Toucans use their beaks to eat, of course, but the beaks also serve a surprising purpose as a type of climate control system, to keep the birds either cool or warm as weather conditions demand. Grecia’s broken beak needed to be cleaned every day by his caretakers, to avoid infection.
Images of the toucan and his broken bill went viral after Rescate Animal Zoo Ave posted photos of his injuries. Animal activists were outraged upon learning of the abuse that Grecia endured, and protests and calls for anti-animal abuse legislation sprung up.

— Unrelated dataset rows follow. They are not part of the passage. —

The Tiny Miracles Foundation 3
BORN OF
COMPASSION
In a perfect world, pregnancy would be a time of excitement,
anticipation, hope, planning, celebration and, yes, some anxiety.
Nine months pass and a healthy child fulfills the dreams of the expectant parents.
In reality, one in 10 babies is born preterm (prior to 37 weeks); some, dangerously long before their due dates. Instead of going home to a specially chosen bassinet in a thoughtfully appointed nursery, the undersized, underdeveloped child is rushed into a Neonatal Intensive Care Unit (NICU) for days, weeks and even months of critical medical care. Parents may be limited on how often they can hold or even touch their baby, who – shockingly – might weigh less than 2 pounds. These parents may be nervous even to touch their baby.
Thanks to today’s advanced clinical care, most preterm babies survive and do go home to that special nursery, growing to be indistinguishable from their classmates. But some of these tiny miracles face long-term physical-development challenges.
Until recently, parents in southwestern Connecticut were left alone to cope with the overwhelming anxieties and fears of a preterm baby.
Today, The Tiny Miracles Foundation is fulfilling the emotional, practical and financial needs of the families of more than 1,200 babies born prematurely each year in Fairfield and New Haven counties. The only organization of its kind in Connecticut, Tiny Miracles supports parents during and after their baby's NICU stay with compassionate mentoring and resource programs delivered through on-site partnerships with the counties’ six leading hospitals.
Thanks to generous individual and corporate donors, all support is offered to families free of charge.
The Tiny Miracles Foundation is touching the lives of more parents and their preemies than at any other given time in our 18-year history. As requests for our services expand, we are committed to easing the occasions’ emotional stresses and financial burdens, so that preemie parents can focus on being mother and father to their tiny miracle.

An exchange student studying in Costa Rica caught wind of Grecia’s story and soon set up a crowdfunding campaign to finance a custom-fitted prosthetic beak for the toucan. The campaign raised over $10,000 (more than 200 percent of its original goal), which is more than enough to pay for a 3D-printed beak.
Since Grecia cannot return to living in the wild, the zoo has announced that the bird will soon be housed in a new habitat which will be built around a tropical forest patch.
3D Systems of South Carolina says its digital manufacturing solutions played a crucial role in the bird’s rehabilitation of Grecia. The company assisted Grecia’s rehabilitation along with Central America-based Grupo SG, a 3D Systems partner and reseller, “by helping to devise a custom prosthetic for the injured toucan using the company’s end-to-end digital manufacturing solutions.” The company worked with a team of Costa Rican product designers, dentists, and nanotechnology experts to develop a suitable prosthetic beak design. The beak had to fit Grecia’s residual anatomy; it also needed to be strong, biocompatible, and have a smooth surface finish that could repel contamination and bacteria growth. Grupo SG took 3D scans of the bird, plus a scan of an intact toucan, and then sent the scans to 3D so they could manufacture an attachable prosthetic beak with custom mechanical components.
Thanks to these efforts, Grecia has a full bill again, and he can now feed and preen himself without human assistance.